A semi solution to using multiple midbass locations is to utilize the sub and have it play into your trouble freqs, or have shallow slopes so they overlap. Then play with EQ to lower the overlap. The problem you can run into there is if you have not dealt with rattles, the sub can pull the stage back. This is easier to do in a hatchback or SUV where your trunk is part of the cabin. You can see in your last graph how it smooths it out already when it is included in your measurements.

The other solution if you wanted to play with different locations is put a midbass in a box and temporary place it where your head is. Then using an RTA, move the mic around to possible mounting locations to see where you have the least amount of nulls.

http://www.sengpielaudio.com/calculator-roommodes.htm
Keep the bottom paragraphs in mind when thinking about digital room correction.


----------



## Patrick Bateman (Sep 11, 2006)

Midbass arrays fix all of this.

Be sure to vary the location quite a bit, don't put them right next to each other.

Mine are about a foot apart. At 180hz, that's one sixth of a wavelength.

You want them close enough that they're within one half wavelength, but not so close that they act as one unit.

Basically between one half and one quarter wavelength.

Note that all of this is frequency dependent too. IE, mine are a foot apart, and that's one sixth of a wavelength at 180hz. But it's one third of a wavelength at 360hz. That means that my midbass array can't play much higher than 500hz due to destructive interference.


----------



## gijoe (Mar 25, 2008)

────────────────

*WORK TO BE COMPLETED*
Copy the midbass thread between "## Patrick Bateman" and "as one unit.", inclusive, and swap "wavelength" for "wave cycle" wherever it occurs. The material after the midbass thread stands apart from it.

*SOURCE MATERIAL*

────────────────

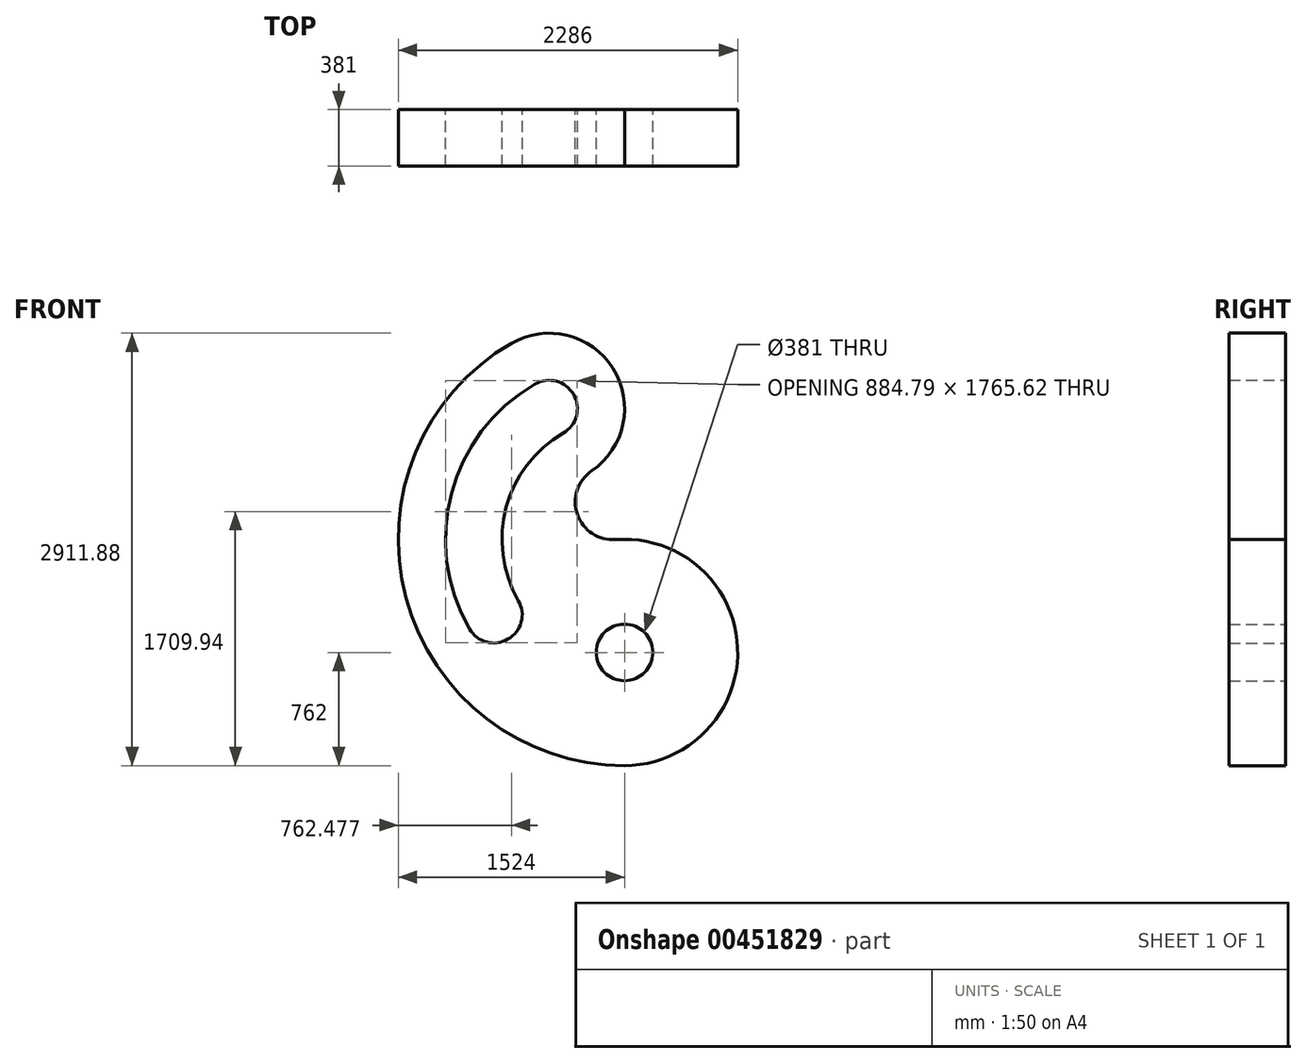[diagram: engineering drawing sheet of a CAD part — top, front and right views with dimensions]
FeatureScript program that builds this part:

────────────────

*FULL SOLUTION*
## Patrick Bateman (Sep 11, 2006)

Midbass arrays fix all of this.

Be sure to vary the location quite a bit, don't put them right next to each other.

Mine are about a foot apart. At 180hz, that's one sixth of a wave cycle.

You want them close enough that they're within one half wave cycle, but not so close that they act as one unit.